A group of residents who live near a yet-to-be-constructed 37-unit affordable housing building are suing the village of Oak Park, saying its approval of the development runs afoul of the village's zoning code.
Nicholas Diorio, Nestor Feliciano, John M. Clark and Vincent and Deborah Bray object to the village's approval of the proposal at the corner of South Oak Park Avenue and Van Buren Street by Community Builders Inc.
Plaintiffs' attorney Keith Vogt did not return calls requesting comment. Oak Park village spokesman David Powers said that "as a matter of policy and practice, we do comment on possible or pending litigation."
The lawsuit, filed in early December in the Cook County Circuit Court notes that the village's zoning ordinance states that any variance from the zoning ordinance "will not impair an adequate supply of light and air to adjacent properties, substantially increase congestion in public streets, increase the danger of fire, endanger public safety or impair property values within the neighborhood."

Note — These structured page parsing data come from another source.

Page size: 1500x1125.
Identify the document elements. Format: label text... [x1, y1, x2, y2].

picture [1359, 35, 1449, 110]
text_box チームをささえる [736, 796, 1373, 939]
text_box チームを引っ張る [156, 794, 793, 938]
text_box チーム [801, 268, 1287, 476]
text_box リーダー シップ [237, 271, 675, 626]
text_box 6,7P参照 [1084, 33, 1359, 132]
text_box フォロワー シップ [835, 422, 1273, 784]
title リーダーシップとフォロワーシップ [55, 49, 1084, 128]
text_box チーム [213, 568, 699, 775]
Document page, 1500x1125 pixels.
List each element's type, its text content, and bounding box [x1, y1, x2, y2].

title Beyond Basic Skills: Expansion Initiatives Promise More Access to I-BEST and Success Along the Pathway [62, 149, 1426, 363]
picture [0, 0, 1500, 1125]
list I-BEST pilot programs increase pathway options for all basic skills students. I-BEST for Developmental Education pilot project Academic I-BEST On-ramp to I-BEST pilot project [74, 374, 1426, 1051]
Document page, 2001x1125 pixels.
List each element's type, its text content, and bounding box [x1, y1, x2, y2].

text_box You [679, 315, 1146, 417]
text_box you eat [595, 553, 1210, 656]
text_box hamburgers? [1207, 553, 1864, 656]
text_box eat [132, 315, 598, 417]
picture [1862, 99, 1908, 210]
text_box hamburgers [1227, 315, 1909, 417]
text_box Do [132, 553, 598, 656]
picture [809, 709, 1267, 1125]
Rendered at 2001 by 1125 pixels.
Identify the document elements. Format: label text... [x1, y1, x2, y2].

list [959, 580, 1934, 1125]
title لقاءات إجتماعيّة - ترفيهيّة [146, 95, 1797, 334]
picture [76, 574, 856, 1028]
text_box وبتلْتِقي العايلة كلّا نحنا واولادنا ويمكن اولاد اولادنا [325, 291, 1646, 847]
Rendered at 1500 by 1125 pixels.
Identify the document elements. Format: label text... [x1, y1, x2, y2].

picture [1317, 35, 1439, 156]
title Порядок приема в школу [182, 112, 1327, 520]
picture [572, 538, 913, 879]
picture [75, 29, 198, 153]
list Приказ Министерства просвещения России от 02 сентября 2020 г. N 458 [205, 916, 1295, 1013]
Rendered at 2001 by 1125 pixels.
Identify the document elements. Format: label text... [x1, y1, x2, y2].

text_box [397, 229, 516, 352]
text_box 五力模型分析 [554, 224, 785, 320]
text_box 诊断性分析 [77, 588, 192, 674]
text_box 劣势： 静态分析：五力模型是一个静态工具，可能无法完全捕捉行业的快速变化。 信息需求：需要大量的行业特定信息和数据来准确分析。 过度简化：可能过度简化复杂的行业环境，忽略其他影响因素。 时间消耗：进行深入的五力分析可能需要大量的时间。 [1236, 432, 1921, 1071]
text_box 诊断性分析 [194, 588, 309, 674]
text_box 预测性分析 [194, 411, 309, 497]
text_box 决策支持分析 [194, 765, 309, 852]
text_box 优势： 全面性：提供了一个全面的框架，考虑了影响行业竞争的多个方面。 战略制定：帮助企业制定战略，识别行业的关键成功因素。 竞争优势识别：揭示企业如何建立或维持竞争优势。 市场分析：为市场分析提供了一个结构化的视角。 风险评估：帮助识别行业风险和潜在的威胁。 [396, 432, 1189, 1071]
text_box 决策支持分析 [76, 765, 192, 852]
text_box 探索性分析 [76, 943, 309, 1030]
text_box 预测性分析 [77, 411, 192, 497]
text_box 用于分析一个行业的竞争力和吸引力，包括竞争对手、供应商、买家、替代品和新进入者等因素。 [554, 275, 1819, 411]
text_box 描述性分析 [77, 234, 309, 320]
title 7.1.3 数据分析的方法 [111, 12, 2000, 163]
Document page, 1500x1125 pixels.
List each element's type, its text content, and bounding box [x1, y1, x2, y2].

The proposal asked for variances from the zoning code, including: allowing 37 units, which is 21 over the allowed zoning; increasing the height of the building from the allowed 45 feet to 48 feet; and reducing the required number of parking spaces from 37 to 23.
The lawsuit argues that the developer did not demonstrate that the development "would not cause impairment to properties, including property values, closest to the development, in violation of the 2017 VOP Zoning Ordinance."
The lawsuit also takes issue with the development's proposed use of the alley behind the proposed development, showing that on Dec. 15, 2005, the Oak Park Zoning Commission rejected a proposal to put a drive-thru bank at the site, because it would have used the alley as its principle entrance. The zoning commission found that the alley was "too narrow for two-way traffic" and would "increase the number of conflicts between vehicles."
They argue that the proposed development would cause a similar problem.
The Oak Park Board of Trustees approved the project in mid-October and has committed $500,000 from an affordable housing fund to the $14.6-million project.